The times, they are a changing (pun intended) with the announcement today that the name of the building will be “transitioned” from Tampa Bay Times Forum – a name picked up in recent years after the St. Pete Times renamed itself into the more regional Tampa Bay Times – to Amalie Arena. That’s a constructive way of saying that the deal between the Times and the Lightning was ceased for one reason or another.

Amalie Oil is the company behind the new name; it already sponsors the actual turf field used at Tampa Bay Storm arena football games at the Foru-er, Times Pala-er, Arena.

This is… this is awkward. I mean, the name change to a venue is just how sports operate now, isn’t it. That’s a statement, not a question, because it’s been a truth to pro sports in general for a long time now. It goes beyond sports too, of course, and proof of that has been the name of the amphitheater concert venue out by the Florida State Fairgrounds. First known as Ford Amphitheater, it later became 1-800-Ask-Gary Amphitheater. That name was a sign how money mattered more than actual appeal to the venue name. You can see that all around now with different corporate-happy manglings of venue names all across the country and the globe. Very few times does a venue rename for a corporate entity seem subtle enough that you find the name fitting: Citi Field in New York (“City Field? That works!”); HP Pavilion as the former name of the arena out in San Jose; Raymond James Stadium here in the Tampa Bay area (because it’s a human name, like how monuments and city owned buildings used to be named for way back when.)

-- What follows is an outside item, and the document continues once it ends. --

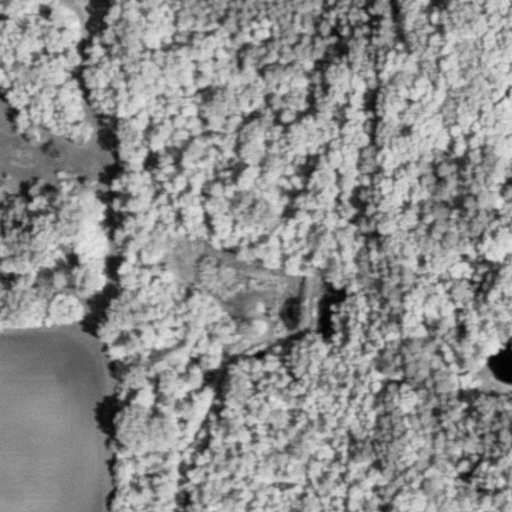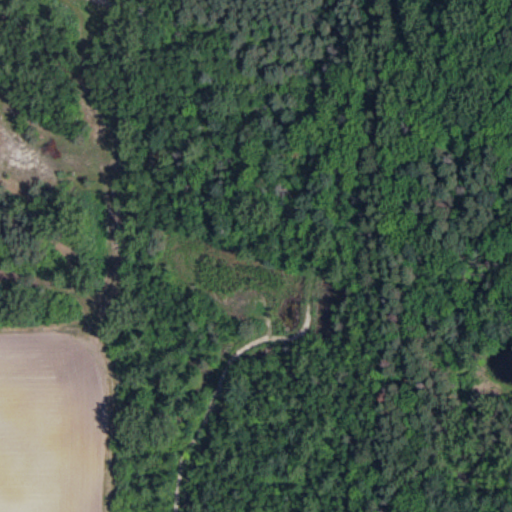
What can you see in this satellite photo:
road: (48, 234)
road: (64, 424)
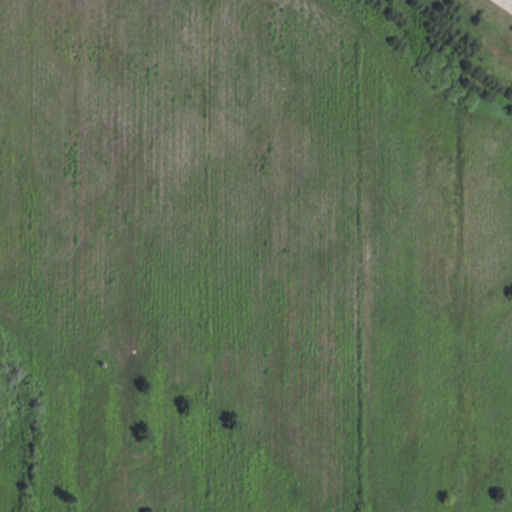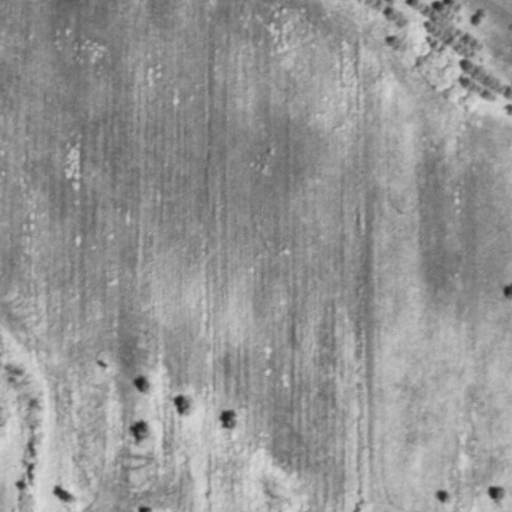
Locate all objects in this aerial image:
road: (509, 1)
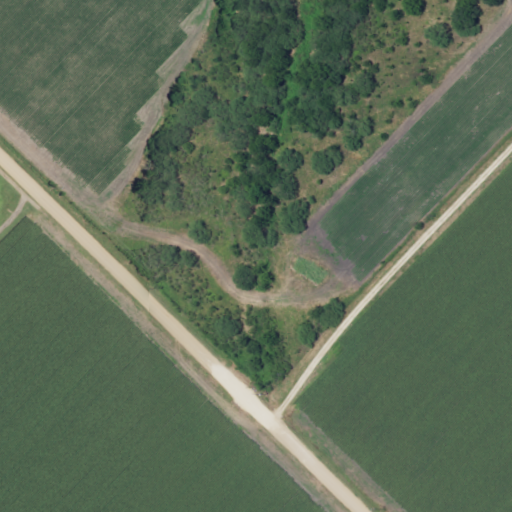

The St. Pete Times Forum? It never worked for me entirely, but I got used to it with thanks to consistency. The adaptation to the more regional name didn’t bother me at all.

Amalie Arena? With no offense to Amalie Oil, it’s something that will certainly take getting used to not because it’s a bold, tacky name but because it is… muted? Perhaps that’s a positive long-term, but it’s quite a change from what we’ve been exposed to for the past few years. The fact is also that Amalie Oil is not something we’re exposed to on a day-to-day basis, so that also leads to people scratching their heads and possibly rolling their eyes at the move.

The building will still be the palace that we have associated it since it’s opening in the late 90’s. Owner Jeff Vinik has emphasized, through his investment in the building, just how the building is world class (and like a Palace).

Maybe in time I’ll end up calling the building “Amalie Castle” or something? Right now it’s just change, change that we as fans have seen a multitude of times outside our local venues. We’ll get used to it, we have to. The world moves on, and we move forward.